How to smoke out a phishing email

In the last issue of 2021, to lessen the chance of becoming a "phishing" or "smishing" victim (email or text respectively), I suggested a New Year's resolution: to continue building good habits by ignoring unsolicited emails and text messages. I also wrote about a way to help you smoke out a phishing email after opening an unsolicited message. As always you can read that article and more at wbvobserver.com.

We're only one month into 2022 and I've already been asked several times for my opinion on whether a particular email is legit or not. To empower more people, I'm going to share an additional method I use, in conjunction with the first method, to try to smoke out a phishing attempt.

Windows and MacOS both have a feature where if you "hover" – don't "click" but just hover – your mouse pointer over an icon or a button, it will show you what clicking the icon will do or which website will be loaded upon clicking the button or link in the email. Just like computers, smartphones/tablets also give out clues. For smartphones/tablets, "press & hold" – don't tap – your finger on the icon or button for the clue to appear.

Using a real example from today, the email in question was a purported message from AOL that was warning the recipient that he was using an old AOL email service and needed to convert to the newer AOL email service to keep his current AOL email address. The call-to-action was a big green button in the message body – click to start this conversion process.

Paul (not his real name) was very concerned about losing his current AOL email address if he didn't take action but as a practitioner of building good habits while traveling the digital world, he was conflicted even though the message came from a legit email address ending in @aol.com.

Just like Paul, I was able to verify the sender's email address. However, I noted that it was a "personal" AOL email address (johnsmith@aol.com) instead of a typical departmental email address like support@aol.com.

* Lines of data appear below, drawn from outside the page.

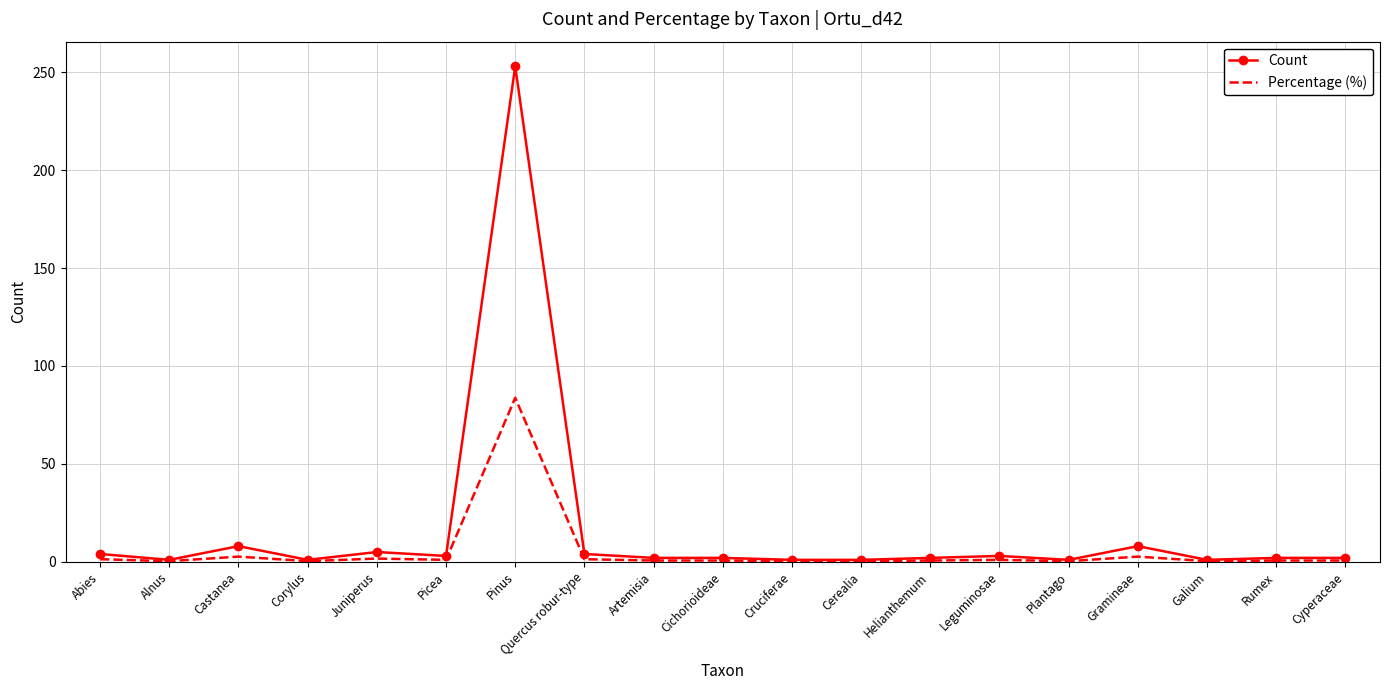

Which series has the widest spread of values?

Count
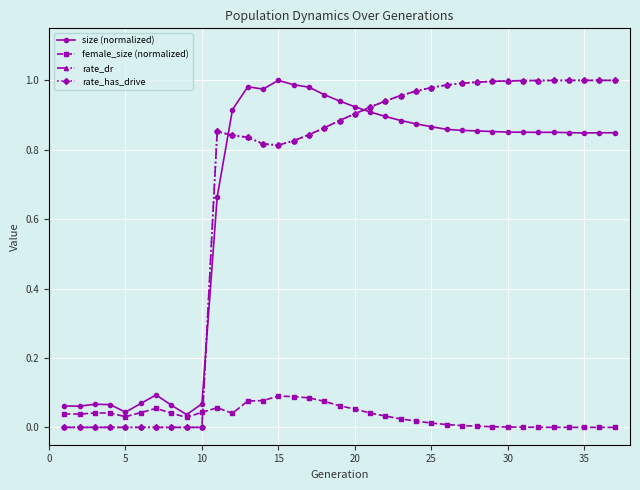

At how many categories does at least one series exceed 0?

37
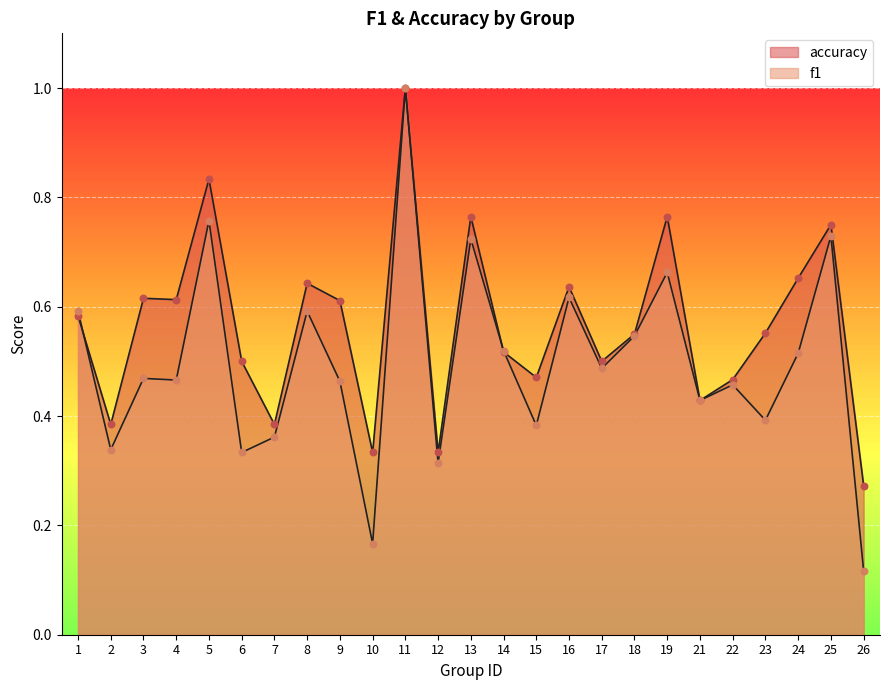

At which category is the sum across all series the highest?

11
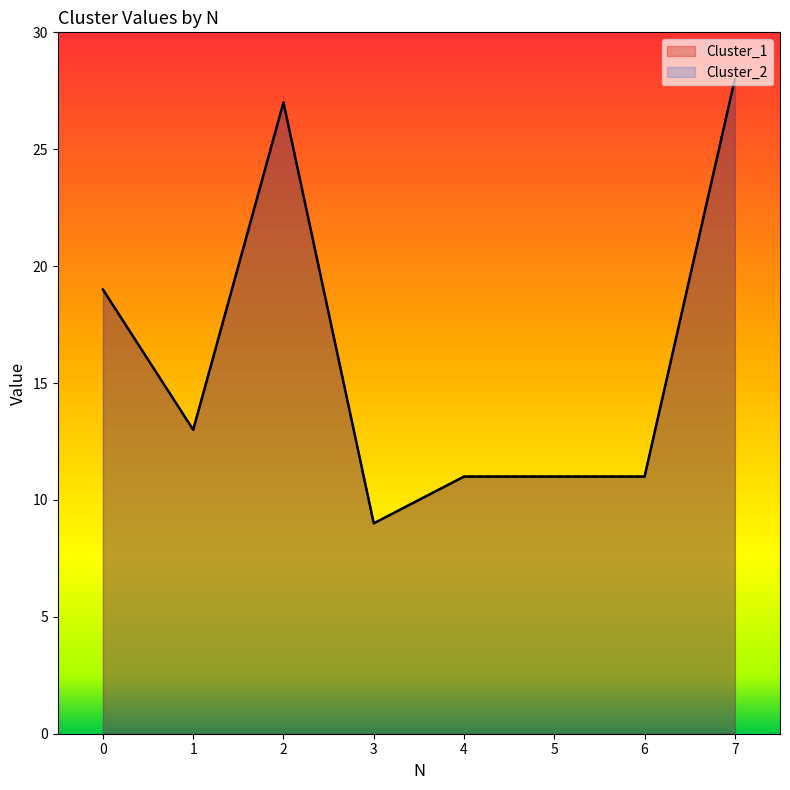

How many series are shown in this chart?

2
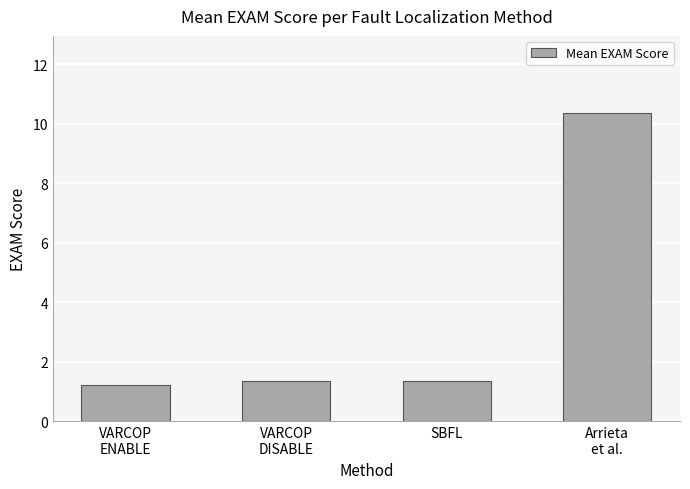

What is the label of the 3rd bar from the left?

SBFL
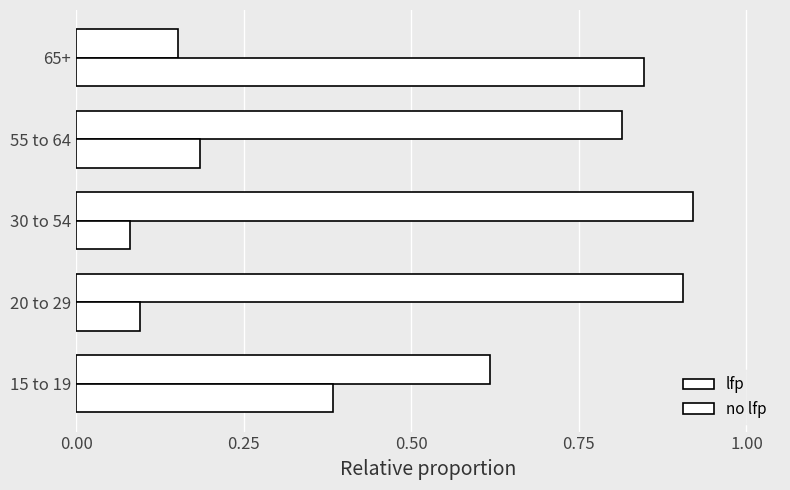

Count the lfp values in the range 0 to 1.

5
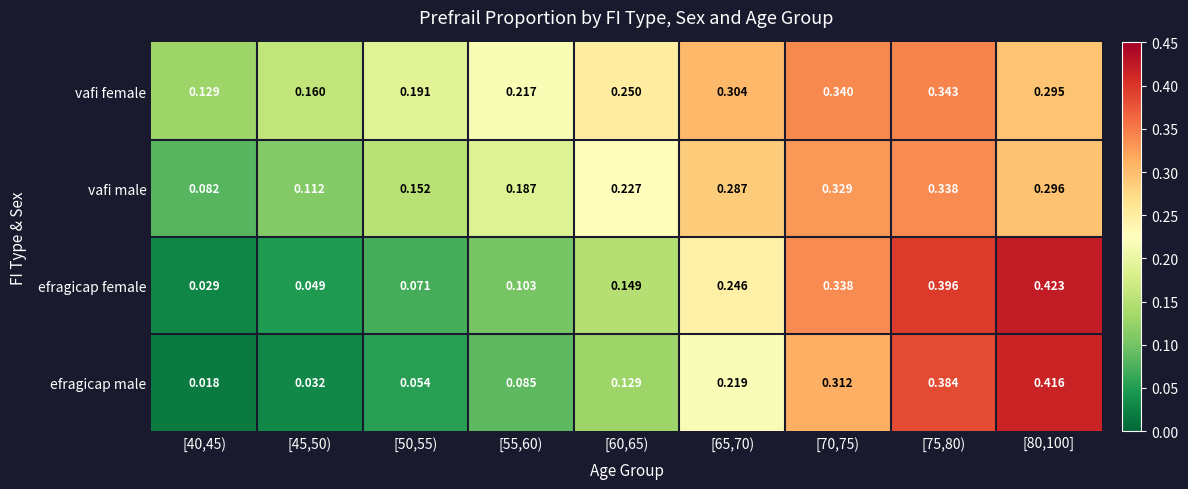

Between [45,50) and [80,100], which series saw the biggest shift?

efragicap male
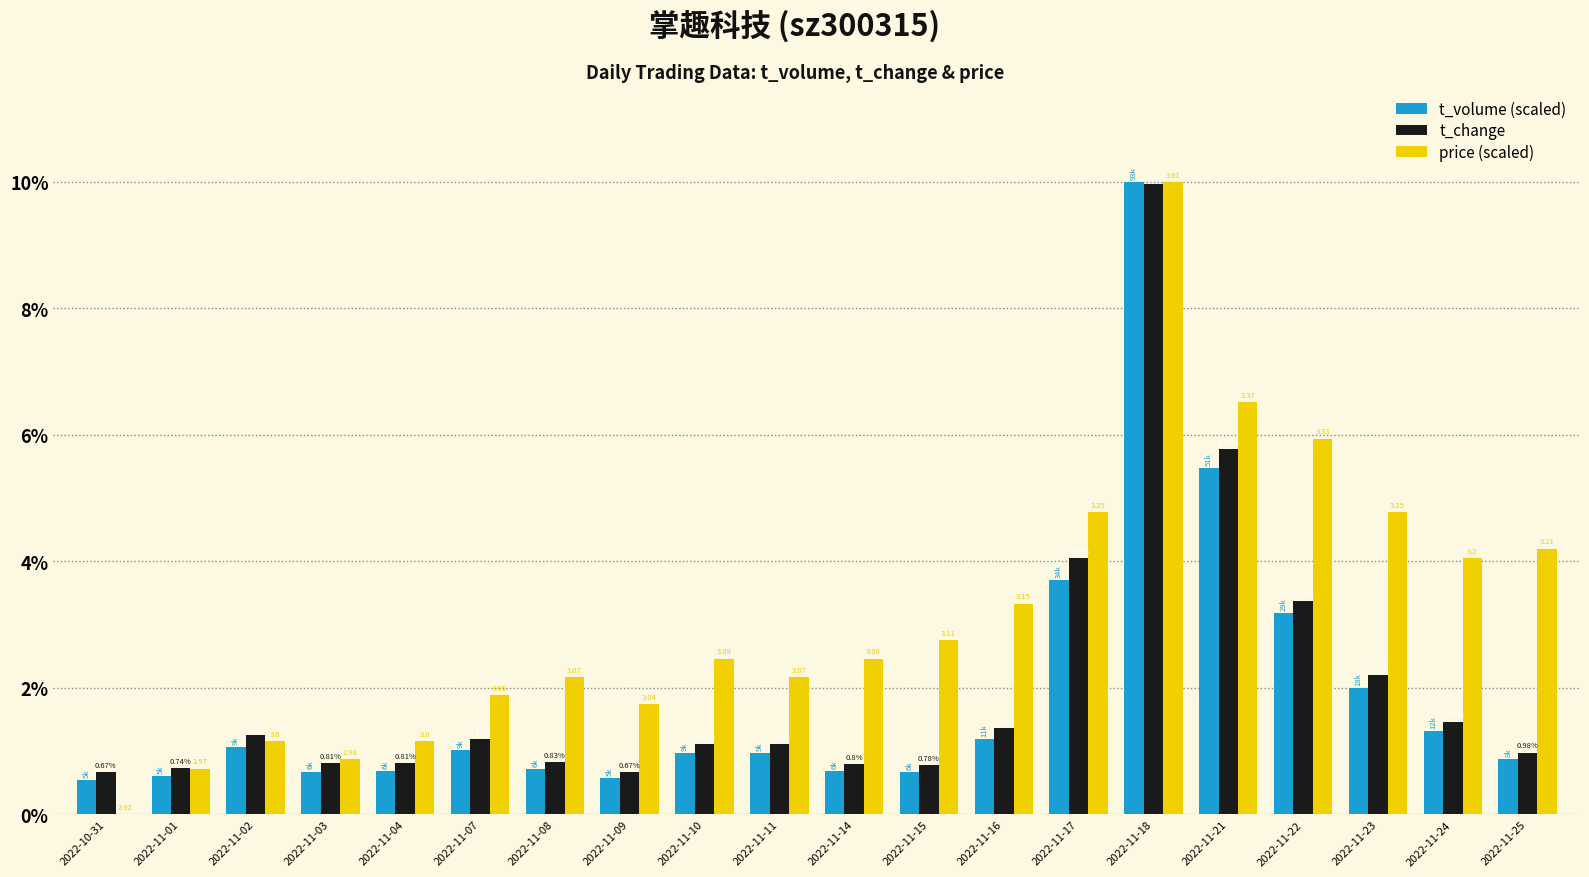

Which series has the largest total across all categories?

price (scaled)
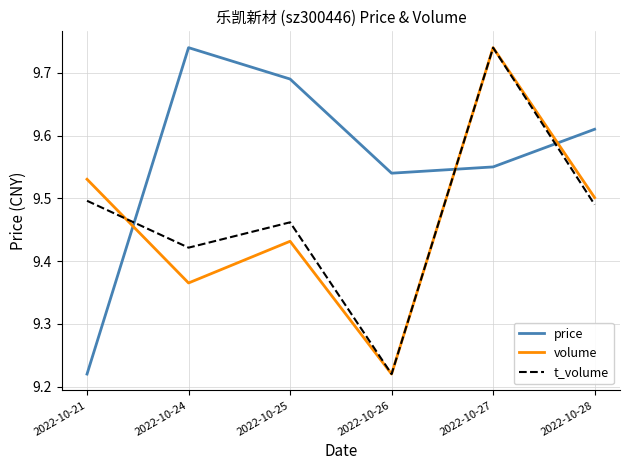

Rank the categories by volume value from highest to lowest.

2022-10-27, 2022-10-21, 2022-10-28, 2022-10-25, 2022-10-24, 2022-10-26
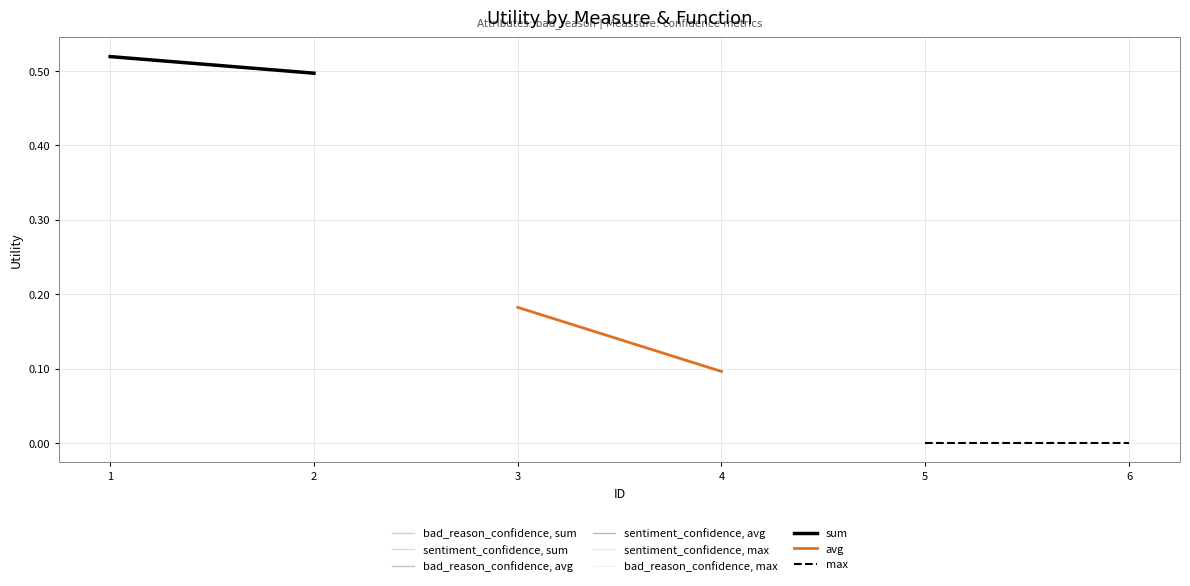

What is the value of the sum point at the 2nd from the left?

0.5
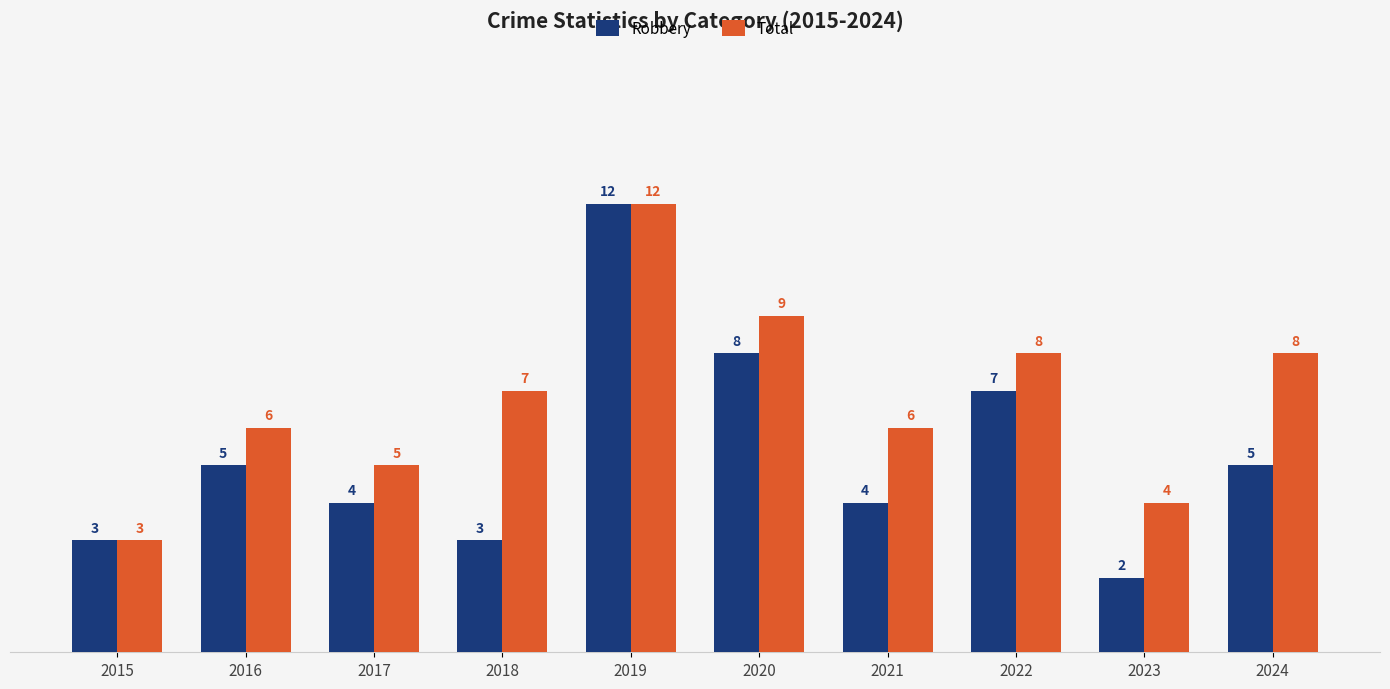

Is it true that Robbery equals 5 at 2021?

False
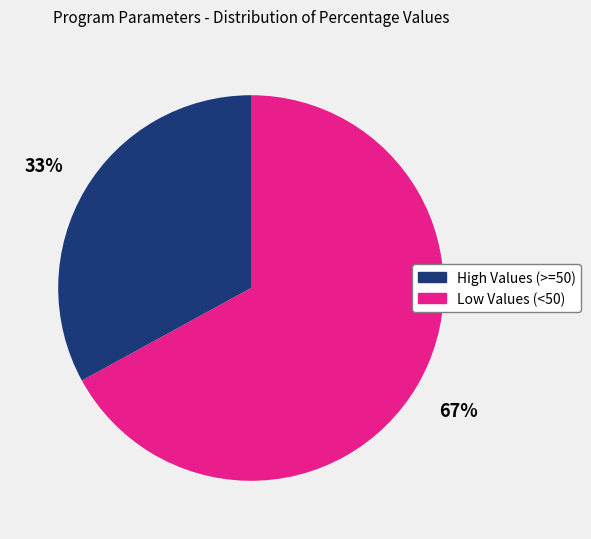

How many slices are in this pie chart?

2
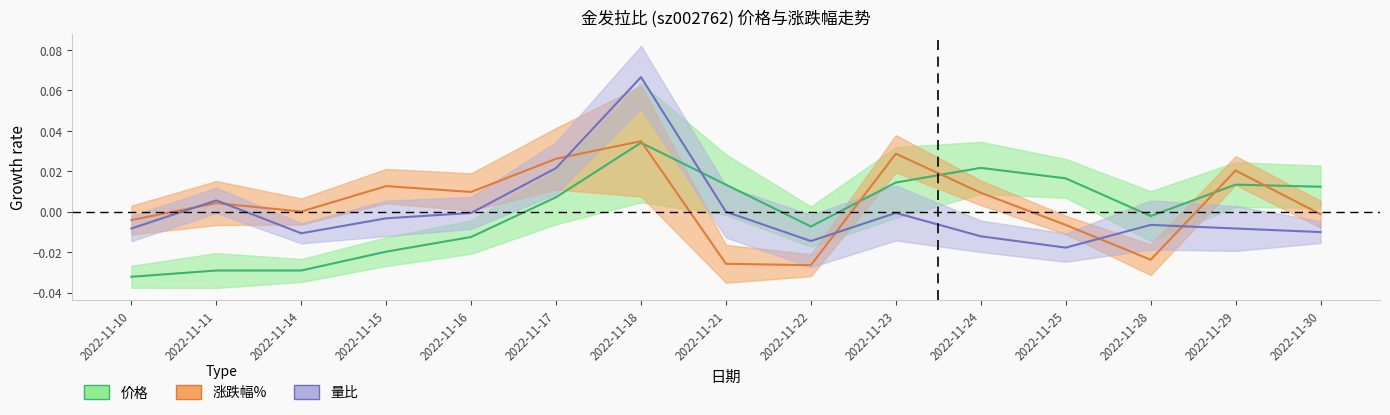

True or false: 价格 and 量比 intersect in this chart.

True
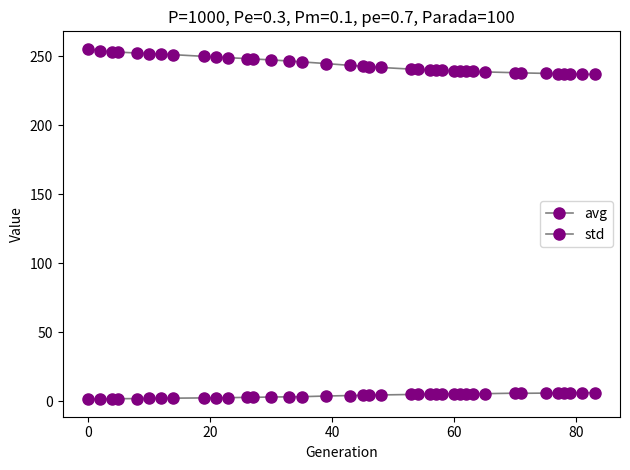

Count the number of data series in this chart.

2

With the above anomaly in mind, I proceeded to hover my mouse pointer to see the clue of where the big green button would take me to. I was expecting that clicking on the button would reveal a website address ending in aol.com. I guessed wrong as it was pointing to a website not even owned by AOL! With that clue, I smoked out a phishing attempt and told Paul to just delete the message.

Also it was sent from a personal email address and not a AOL departmental email address because Paul's friend's email account was compromised. I told Paul to not reply to the phishing email but instead use another communication medium like text or telephone to alert his friend to change the password ASAP so the nefarious cannot continue to send phishing emails from his friend's email account.